Want to succeed? Hire the right people
A successful employer needs more than a clever product. It needs a market that wants it. And it needs employees that know how to make it. So, in hiring, employers often fall back on stereotypes: energetic, enthusiastic people, or those who show initiative, or those who seem logical, or those who seem creative. Unfortunately, these stereotypes often end up selecting for the wrong things. If you hire enthusiastic people, you will end up with too many. If you hire logical people, you will end up with those who can't communicate, or those who can't solve real problems, or those who can't pay the rent. But if you hire initiative, or creativity, or communication, these will be skills that set you apart from the competition. That is how hiring should work. But in practice, it usually doesn't. The conventional way to get hired is to have qualifications. Qualifications are partly what you need to do the job and partly what the employer thinks you need. But employers often express qualifications in the wrong way. The want a competence, but they mean a competence that they have already: competence in systems they have spent years understanding. They want a competence, but they mean a competence they want you to have. Employers want people who are smart or smart-looking or nice or likeable or hard-working. But these are skills, not qualifications. Skills are things you can teach. Qualifications are things you can't teach. To hire well you have to think like an employer. You have to think about what the employer really wants, not what the employer thinks is important. You have to think about what skills the employer wants, not the skills you think will help. You may need tools and that is where employee project management software comes in. Lucky for you, Finclock team has developed cool software for you and you may try it for free.
Simplify Project Management and focus on results
When I see the words "project management" on a job post, I know two things: the job is boring and the person hiring it has no idea what they are doing. The job has two main tasks: 1. Figure out what needs doing. 2. Get the other people who need to be doing it to do it.
The trouble with the first is that most organizations have no way of figuring out what needs doing. They are, in effect, run by giant collections of people who don't know what they're doing. In any organization, the people who run things (the executives) have information the other people don't have. So they try to figure out what they need to know, and they try to give it to them. But they can't. The trouble with the second is that, even if you could get the people who need to be doing something to do it, they might not do it. Or they might not do it in the way that you wanted them to. Or they might do it partially, leaving some problem unsolved. Or they might do it out of order. Or they might do it in a way that makes no sense. Or they might not do it at all.

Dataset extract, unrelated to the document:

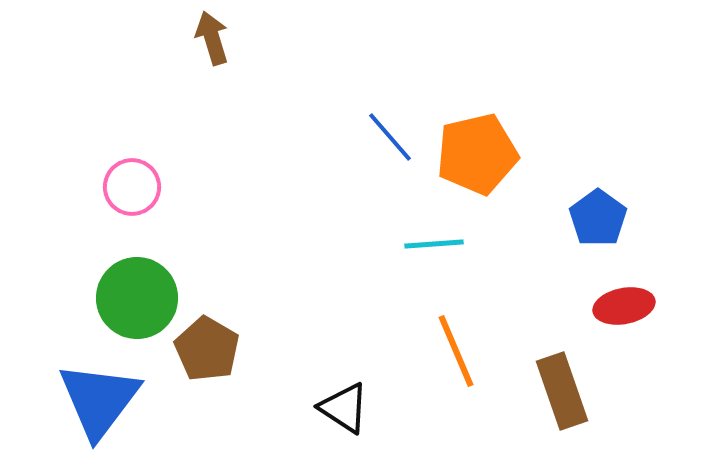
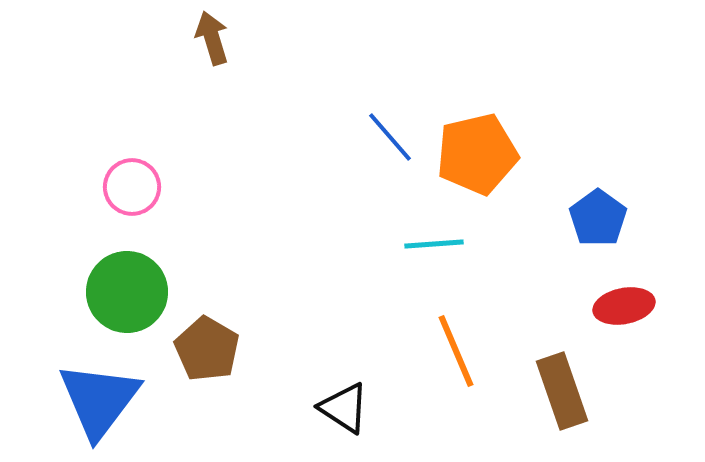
green circle: moved 10 px left, 6 px up
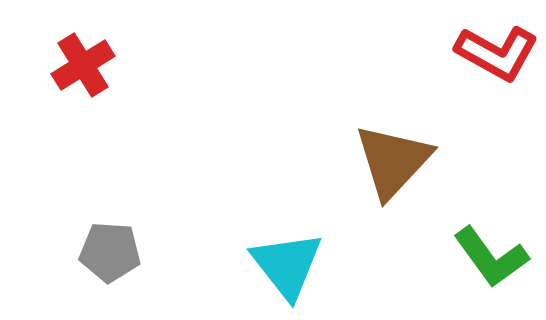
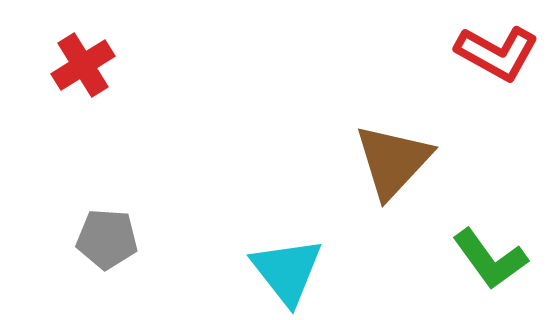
gray pentagon: moved 3 px left, 13 px up
green L-shape: moved 1 px left, 2 px down
cyan triangle: moved 6 px down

If you try to have somebody figure out what needs doing, and somebody else figure out who needs to be doing it, and then somebody else figure out how to get them to do it, things will go wrong. But if you try to have somebody figure out what needs doing, and then somebody else figure out how to get them to do it, and then somebody else figure out who needs to be doing it, and then somebody else figure out how to get them to do it, things will go wrong. No matter how many people you have, you can't avoid risk. The trouble with the first task (figuring out what needs doing) is that, even if you could figure out what needs doing, you might not know which of your needs are important. You might have thousands of needs, but you don't know which ones are most important. Using online project management software would help you focus on the right things in your project and avoid excessive paperwork. So, just use the right software and focus on results.